My contact by email is, herb.mcclure56@gmail.com, as I don't hear well by phone.


----------



## longbowdave1 (Jan 7, 2021)

Prayers sent for your wife's recovery.  Happy New Year Mr. Herb.


----------



## turkeykirk (Jan 7, 2021)

Thoughts and prayers.


----------



## turkeyhuntinfool (Jan 7, 2021)

Herb,
Sorry to hear about Mary’s accident. Prayers for a speedy recovery. Look forward to seeing you soon.
Jim Smith


----------



## ol bob (Jan 8, 2021)

Herb                                                                                                                          Sorry to hear about Mary, I know you were looking forward to Unicoi but something are more important take car of her and stay safe. Bob


----------



## XIronheadX (Jan 8, 2021)

Prayers, Herb.


----------



## blood on the ground (Jan 8, 2021)

Prayers for your wife sir.


----------



## SC Hunter (Jan 8, 2021)

Prayers sent for your wife sir and I will be in contact for a book. Get well soon Mrs. Mary!


----------



## lagrangedave (Jan 8, 2021)

Prayers sent from here also.


----------



## au7126 (Jan 8, 2021)

I ordered the book and really enjoying it.

Prayers for wife


----------



## Timberjack86 (Jan 9, 2021)

Prayers sent!


----------



## albrown100 (Jan 9, 2021)

Praying for speedy recovery


----------



## herb mcclure (Jan 9, 2021)

*Many thanks for all the prayers said, in the behalf of Mary. *When I told Mary this morning, how the *GON turkey forum *people had  sent their prayers for her recover, she smiled and squized  my hand and said, she was feeling much better, and to thank all of you.
Her doctor confirmed she was better. 
Herb, is touched by consideration the wild turkey world has given to him.


----------



## trad bow (Jan 11, 2021)

I’m glad she is doing better but will continue to pray for Ms Mary to have a full recovery and for you too Mr Herb that you can stay healthy and be by her side in this time. 
Jeff


----------



## herb mcclure (Feb 6, 2021)

whitney90 said:


> @herb mcclure will your new book be available to purchase online?


----------



## herb mcclure (Feb 6, 2021)

No, it will only be available directly from me.   
Herb McClure


----------



## phillip (Feb 7, 2021)

Personal friends of these fine folks.  (McClure’s) Just completed reading the book. Well done Herb McClure! Loved everything about it! Such a inspiring uplifting love of nature / outdoor read! Your knowledge, endurance & skill definitely inspires me to hunt / & learn so much more about the great outdoors & this land that we love. Will read again & share with others!
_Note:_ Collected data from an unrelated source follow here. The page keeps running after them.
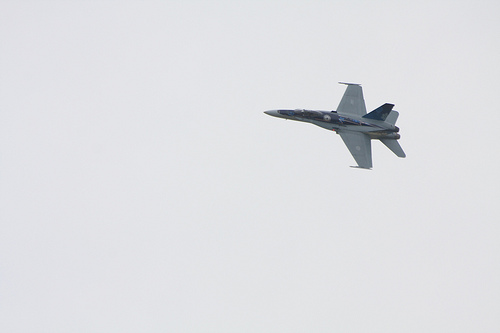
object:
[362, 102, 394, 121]
tail fin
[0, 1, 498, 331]
sky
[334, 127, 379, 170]
wing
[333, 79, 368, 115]
wing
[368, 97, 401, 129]
wing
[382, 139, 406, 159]
wing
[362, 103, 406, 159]
tail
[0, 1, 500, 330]
cloudy sky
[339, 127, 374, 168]
wings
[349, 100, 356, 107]
logo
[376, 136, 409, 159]
wing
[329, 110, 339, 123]
design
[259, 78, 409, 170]
aircraft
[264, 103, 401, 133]
back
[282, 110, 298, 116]
cockpit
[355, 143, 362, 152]
design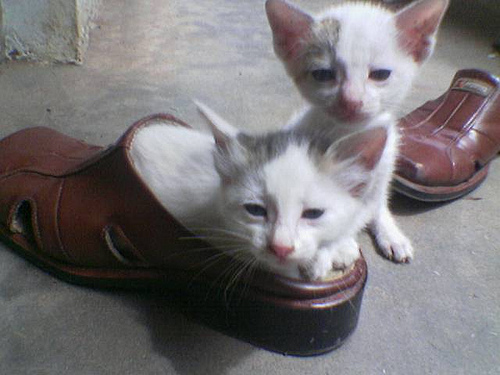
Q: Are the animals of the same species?
A: Yes, all the animals are cats.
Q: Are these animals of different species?
A: No, all the animals are cats.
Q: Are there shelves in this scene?
A: No, there are no shelves.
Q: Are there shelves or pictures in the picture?
A: No, there are no shelves or pictures.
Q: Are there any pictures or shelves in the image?
A: No, there are no shelves or pictures.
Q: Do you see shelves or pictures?
A: No, there are no shelves or pictures.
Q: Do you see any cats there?
A: Yes, there is a cat.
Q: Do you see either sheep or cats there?
A: Yes, there is a cat.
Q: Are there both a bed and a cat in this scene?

Thanks again! THM


----------



## Throwback (Mar 8, 2021)

I got my copy in the mail today. Sending you a check tomorrow for the turkey book. Thanks!


----------



## Boondocks (Mar 8, 2021)

Prayers and Get Well Soon.


----------



## Throwback (Mar 20, 2021)

I received the turkey book in the mail this week. Been a little to busy to read it so far but it looks like great reading!! 

THanks!!


----------



## herb mcclure (Mar 22, 2021)

Throwback said:


> I received the turkey book in the mail this week. Been a little to busy to read it so far but it looks like great reading!!
> 
> Thanks Throwback, for your wanting to read about the original native turkeys of the mountains and as I a life long hunter of them, as well as other places.


----------



## herb mcclure (Mar 16, 2022)

For over a year now I have seen a very great acceptance for my Life's Way's Lived book. 
For that success I owe most all of that to my turkey hunter friends. Previously, here on GON'S turkey talk forum, I have been asked if the book can be purchase online? No, the book is not on online. However, my Life's Way's Lived book, and my first book Native Turkeys, can both be purchased directly from me. My contact is herb.mcclure56@gmail. com, for details. 
I thank all you partaking readers for your support.


----------



## Bkeepr (Mar 17, 2022)

Your 2 books sound like real treasures!  I will send you an email.


----------



## GTMODawg (Mar 24, 2022)

Any thought to getting them in a kindle or similar format???  I would love to read them but reading actual books is tough on the eyes.


----------